The saddle range is expanding too. The Cambium, introduced last year, is Brooks’s first non-leather saddle. Made from rubber, it’s designed to be lighter, without losing comfort. Yet this doesn’t signal the start of a radical change for the company.
“They’re not the lightest saddles on the market, and we’re not going to go down the route of trying to make the lightest one either,” says Meneghelli.
“Maybe one day we’d make a lighter saddle — not to be lighter, but to be more comfortable.” Instead, Meneghelli says: “We’re trying to bring the company into the 21st century while respecting the heritage.”
Did you know? The leather in a Brooks saddle comes primarily from British or Irish cows, via tanneries in Belgium and Sweden. All the metal comes from British suppliers.
And so, despite being taken over by an Italian company, Brooks remains as British as it has ever been.“For us, it was very important to keep the British identity,” Meneghelli says. In fact, being Italian made it easier for the new owners to identify what ‘British’ meant and keep the legacy going.
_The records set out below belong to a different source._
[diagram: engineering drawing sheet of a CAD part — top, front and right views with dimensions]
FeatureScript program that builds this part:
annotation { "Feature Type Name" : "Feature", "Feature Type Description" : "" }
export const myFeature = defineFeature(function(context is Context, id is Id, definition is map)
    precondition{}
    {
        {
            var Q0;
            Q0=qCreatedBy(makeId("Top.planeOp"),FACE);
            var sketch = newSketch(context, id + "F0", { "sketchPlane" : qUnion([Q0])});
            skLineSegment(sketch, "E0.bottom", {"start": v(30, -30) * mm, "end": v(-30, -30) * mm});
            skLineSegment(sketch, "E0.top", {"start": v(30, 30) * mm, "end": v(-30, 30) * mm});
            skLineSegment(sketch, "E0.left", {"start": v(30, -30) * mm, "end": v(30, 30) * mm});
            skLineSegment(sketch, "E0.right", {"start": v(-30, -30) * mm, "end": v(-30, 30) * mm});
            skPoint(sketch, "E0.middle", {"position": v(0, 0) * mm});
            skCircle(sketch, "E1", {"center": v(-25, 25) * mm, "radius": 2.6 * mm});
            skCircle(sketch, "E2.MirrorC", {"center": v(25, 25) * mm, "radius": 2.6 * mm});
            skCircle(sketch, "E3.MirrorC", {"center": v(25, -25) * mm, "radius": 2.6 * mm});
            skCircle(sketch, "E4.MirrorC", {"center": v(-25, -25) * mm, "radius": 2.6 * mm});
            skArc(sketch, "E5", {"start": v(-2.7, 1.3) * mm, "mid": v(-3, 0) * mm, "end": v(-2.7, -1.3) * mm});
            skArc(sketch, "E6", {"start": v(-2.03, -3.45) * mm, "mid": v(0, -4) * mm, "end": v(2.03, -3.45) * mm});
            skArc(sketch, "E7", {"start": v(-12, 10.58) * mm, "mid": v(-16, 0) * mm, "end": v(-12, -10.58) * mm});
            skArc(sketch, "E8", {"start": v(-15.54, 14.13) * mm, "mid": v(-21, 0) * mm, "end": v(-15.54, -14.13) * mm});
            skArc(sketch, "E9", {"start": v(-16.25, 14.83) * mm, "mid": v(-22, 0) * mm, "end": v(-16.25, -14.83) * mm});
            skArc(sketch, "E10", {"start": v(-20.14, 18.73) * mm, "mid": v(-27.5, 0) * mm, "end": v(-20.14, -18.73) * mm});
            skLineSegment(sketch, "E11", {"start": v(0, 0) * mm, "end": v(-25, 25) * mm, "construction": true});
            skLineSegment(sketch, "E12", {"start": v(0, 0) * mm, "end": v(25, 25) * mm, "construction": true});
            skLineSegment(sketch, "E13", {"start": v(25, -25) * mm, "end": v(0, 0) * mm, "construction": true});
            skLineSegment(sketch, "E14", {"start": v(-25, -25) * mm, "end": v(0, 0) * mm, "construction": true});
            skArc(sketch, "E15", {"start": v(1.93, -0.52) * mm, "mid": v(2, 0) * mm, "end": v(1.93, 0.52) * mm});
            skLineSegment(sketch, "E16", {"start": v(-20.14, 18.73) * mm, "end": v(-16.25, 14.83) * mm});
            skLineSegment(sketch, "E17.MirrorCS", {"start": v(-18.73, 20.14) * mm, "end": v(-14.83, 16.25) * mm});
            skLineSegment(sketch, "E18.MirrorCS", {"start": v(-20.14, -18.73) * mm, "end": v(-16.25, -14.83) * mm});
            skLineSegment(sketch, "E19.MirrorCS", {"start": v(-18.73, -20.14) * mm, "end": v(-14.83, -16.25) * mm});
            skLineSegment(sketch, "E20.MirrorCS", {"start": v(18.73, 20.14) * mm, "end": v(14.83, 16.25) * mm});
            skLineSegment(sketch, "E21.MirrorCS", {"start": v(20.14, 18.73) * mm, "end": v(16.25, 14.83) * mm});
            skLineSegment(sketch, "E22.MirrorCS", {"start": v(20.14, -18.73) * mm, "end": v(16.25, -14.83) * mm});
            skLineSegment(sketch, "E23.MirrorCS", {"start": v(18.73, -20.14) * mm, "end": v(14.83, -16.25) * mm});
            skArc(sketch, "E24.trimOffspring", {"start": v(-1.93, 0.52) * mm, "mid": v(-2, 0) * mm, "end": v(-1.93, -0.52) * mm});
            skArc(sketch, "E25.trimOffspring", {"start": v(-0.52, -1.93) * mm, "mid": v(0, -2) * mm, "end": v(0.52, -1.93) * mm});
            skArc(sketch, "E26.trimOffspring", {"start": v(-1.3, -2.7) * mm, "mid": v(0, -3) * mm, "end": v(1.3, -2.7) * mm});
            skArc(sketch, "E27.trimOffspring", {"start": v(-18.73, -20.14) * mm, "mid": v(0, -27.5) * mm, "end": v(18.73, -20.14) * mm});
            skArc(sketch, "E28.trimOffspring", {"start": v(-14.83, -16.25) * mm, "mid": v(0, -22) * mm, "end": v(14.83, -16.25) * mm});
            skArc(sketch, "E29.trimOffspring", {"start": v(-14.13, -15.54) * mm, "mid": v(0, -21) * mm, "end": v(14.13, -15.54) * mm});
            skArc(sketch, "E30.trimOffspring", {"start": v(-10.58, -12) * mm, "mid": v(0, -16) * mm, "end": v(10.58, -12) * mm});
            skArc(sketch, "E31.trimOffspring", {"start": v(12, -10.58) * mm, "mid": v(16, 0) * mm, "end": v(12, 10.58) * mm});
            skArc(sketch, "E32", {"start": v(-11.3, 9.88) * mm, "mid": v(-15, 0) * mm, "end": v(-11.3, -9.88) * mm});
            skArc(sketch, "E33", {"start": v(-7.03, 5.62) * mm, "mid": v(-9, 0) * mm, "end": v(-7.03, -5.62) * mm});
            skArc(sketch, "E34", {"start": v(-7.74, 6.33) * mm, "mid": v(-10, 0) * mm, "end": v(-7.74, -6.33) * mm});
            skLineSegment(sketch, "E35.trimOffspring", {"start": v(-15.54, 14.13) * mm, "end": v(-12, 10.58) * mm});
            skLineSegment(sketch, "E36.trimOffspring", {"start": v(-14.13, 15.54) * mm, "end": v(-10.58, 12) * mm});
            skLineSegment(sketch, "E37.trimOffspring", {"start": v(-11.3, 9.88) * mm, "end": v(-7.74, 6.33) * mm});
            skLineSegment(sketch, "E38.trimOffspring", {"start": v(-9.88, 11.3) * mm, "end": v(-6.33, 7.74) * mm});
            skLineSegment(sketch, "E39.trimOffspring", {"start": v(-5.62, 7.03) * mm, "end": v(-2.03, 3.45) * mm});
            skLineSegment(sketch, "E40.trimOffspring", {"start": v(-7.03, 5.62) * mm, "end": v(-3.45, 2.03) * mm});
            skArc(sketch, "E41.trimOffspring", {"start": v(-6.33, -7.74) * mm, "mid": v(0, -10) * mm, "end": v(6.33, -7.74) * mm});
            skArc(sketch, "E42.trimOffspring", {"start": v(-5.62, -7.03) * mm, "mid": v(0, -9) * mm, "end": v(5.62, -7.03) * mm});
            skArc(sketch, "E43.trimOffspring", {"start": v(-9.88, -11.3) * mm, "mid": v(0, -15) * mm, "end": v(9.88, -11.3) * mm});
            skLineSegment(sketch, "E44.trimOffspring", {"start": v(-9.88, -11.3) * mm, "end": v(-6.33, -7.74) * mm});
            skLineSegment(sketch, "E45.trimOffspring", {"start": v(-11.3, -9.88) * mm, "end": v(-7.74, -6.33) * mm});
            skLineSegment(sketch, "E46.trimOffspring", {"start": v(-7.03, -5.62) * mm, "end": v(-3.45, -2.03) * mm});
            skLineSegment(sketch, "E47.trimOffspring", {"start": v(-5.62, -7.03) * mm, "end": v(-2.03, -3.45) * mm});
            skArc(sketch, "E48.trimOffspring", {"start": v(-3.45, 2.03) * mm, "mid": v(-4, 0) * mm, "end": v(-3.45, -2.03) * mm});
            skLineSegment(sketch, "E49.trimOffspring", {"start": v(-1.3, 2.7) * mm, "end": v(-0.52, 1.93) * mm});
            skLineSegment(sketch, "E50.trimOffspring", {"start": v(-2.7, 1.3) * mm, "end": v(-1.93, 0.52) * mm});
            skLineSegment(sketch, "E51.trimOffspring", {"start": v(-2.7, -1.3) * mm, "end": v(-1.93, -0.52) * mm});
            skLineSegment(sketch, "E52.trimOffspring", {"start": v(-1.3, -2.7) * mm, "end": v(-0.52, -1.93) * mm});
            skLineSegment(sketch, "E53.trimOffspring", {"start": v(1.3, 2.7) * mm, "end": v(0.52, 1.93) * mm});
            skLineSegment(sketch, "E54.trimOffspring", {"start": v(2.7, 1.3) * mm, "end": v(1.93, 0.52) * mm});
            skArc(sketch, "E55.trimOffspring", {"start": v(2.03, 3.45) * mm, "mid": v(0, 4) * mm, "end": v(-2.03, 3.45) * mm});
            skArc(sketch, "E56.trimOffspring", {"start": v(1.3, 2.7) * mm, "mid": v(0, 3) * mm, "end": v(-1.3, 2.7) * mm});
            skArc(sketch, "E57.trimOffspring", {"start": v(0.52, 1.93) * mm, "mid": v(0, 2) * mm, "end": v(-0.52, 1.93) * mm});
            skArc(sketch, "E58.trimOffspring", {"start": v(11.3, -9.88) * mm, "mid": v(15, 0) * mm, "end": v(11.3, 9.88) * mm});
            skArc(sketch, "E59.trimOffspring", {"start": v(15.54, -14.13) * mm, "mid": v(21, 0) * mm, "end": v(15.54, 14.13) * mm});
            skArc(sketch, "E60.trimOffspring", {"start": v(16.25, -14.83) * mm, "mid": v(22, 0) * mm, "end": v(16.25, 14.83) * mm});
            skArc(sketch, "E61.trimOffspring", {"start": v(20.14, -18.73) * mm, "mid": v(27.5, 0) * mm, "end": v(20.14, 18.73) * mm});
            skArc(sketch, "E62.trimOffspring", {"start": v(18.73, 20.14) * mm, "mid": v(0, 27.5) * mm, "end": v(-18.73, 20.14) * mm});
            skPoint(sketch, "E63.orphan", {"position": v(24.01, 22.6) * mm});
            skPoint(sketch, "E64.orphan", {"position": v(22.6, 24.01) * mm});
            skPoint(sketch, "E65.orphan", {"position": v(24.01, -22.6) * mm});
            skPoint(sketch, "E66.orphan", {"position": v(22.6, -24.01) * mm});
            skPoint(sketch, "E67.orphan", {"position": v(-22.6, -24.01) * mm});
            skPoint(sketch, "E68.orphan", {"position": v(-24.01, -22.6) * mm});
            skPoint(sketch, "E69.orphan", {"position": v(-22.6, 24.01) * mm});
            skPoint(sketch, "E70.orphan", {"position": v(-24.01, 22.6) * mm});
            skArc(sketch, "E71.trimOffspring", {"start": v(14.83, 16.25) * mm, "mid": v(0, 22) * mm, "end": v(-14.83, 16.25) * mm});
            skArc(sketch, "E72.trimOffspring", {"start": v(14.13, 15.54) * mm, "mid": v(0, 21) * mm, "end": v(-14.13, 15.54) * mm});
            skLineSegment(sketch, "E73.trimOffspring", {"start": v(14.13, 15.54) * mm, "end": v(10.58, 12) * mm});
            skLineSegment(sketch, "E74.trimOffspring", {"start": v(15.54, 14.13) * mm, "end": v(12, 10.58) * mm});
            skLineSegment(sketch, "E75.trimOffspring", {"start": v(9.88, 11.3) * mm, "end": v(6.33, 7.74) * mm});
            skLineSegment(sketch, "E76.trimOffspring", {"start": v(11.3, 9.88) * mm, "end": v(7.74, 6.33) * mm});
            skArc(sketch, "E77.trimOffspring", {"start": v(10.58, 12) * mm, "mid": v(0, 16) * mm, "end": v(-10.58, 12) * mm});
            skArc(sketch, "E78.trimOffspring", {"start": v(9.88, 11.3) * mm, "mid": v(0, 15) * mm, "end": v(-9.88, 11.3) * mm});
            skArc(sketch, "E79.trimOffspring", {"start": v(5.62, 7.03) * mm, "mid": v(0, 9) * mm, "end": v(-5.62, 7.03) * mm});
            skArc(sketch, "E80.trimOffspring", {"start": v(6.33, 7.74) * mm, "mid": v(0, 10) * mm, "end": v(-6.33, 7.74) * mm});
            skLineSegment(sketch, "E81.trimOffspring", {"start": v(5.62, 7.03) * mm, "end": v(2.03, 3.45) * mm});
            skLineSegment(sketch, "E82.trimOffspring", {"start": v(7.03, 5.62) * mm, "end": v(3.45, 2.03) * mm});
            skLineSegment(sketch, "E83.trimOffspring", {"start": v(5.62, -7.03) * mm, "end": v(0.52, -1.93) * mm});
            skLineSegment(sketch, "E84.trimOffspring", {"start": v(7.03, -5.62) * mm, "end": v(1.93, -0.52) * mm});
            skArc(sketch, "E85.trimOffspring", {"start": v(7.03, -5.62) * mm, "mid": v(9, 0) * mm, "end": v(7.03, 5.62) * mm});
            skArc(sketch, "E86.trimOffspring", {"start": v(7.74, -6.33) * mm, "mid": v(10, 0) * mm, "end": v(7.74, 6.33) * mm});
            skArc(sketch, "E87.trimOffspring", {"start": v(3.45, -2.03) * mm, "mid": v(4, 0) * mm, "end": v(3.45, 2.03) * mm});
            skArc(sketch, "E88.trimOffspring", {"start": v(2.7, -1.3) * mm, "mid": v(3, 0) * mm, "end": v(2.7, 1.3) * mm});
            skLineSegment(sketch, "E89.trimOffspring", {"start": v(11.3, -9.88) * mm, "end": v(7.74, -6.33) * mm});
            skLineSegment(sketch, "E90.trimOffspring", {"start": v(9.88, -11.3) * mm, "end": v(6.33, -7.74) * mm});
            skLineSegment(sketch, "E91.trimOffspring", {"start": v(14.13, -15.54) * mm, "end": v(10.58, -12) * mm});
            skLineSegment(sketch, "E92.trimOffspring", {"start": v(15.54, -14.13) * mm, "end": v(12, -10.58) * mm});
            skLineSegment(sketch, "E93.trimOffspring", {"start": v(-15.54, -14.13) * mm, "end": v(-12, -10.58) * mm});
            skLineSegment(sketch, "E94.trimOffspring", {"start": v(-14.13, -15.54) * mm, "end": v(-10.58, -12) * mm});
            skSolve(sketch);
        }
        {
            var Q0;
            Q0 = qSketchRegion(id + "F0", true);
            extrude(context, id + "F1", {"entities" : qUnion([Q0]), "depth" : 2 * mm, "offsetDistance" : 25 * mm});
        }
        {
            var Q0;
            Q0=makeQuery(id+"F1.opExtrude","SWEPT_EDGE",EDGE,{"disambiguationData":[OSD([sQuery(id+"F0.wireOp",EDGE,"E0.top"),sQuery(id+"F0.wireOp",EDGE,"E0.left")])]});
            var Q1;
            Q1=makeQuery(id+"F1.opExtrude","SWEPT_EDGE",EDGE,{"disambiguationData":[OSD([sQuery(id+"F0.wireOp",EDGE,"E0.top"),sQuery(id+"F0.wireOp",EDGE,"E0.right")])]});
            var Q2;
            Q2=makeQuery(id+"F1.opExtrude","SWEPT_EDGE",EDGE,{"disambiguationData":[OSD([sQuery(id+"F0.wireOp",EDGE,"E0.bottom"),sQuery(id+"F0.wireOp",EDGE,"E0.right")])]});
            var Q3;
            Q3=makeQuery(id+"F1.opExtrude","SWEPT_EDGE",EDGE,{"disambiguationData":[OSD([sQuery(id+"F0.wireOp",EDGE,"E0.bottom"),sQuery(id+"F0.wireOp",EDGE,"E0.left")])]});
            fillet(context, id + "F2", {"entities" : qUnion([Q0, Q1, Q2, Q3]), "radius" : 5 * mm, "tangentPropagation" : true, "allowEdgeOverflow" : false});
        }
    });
“It’s easier for us to see what kind of appeal Britain has, being non-British, maybe that’s something we did quite well,” Meneghelli explains.
Almost 150 years on from when it first began, Brooks has proved change isn’t always necessary. “We’re still making our core product in Britain,” Meneghelli says, “in the way that it was initially conceived and in the way it has always been manufactured.”
Covent garden ‘cathedral’ – Savile Row of cycling
Last November, Brooks achieved another landmark by opening a flagship store — B1866 — in London’s Covent Garden. Nicknamed ‘the cathedral’, as well as stocking the full range of Brooks products, B1866 aims to be more than just a shop.
“It’s important to make a statement that we didn’t open a fashion store, we opened a store for cyclists,” says Andrea Meneghelli. As Stephen Brill, store manager, explains: “We wanted to expand on that handmade bespoke feel that kind of comes with Brooks.”
Saddles can be customised, staff are planning organised rides, and Brooks has collaborated with a number of high-profile bespoke frame builders, so far including Dario Pegoretti, Darren Crisp and Ricky Feather, for special in-store sessions. Customers can book an appointment, talk through their ideas and get measurements taken in store. It all shows that Brooks wants to be far more than a saddle maker.
“The fact that you can go there and make a bespoke bike is due to the fact, we truly believe, that we have cycling DNA,” Meneghelli enthuses. “It’s like going to Savile Row and getting your suit made — we want to be the Savile Row of cycling.”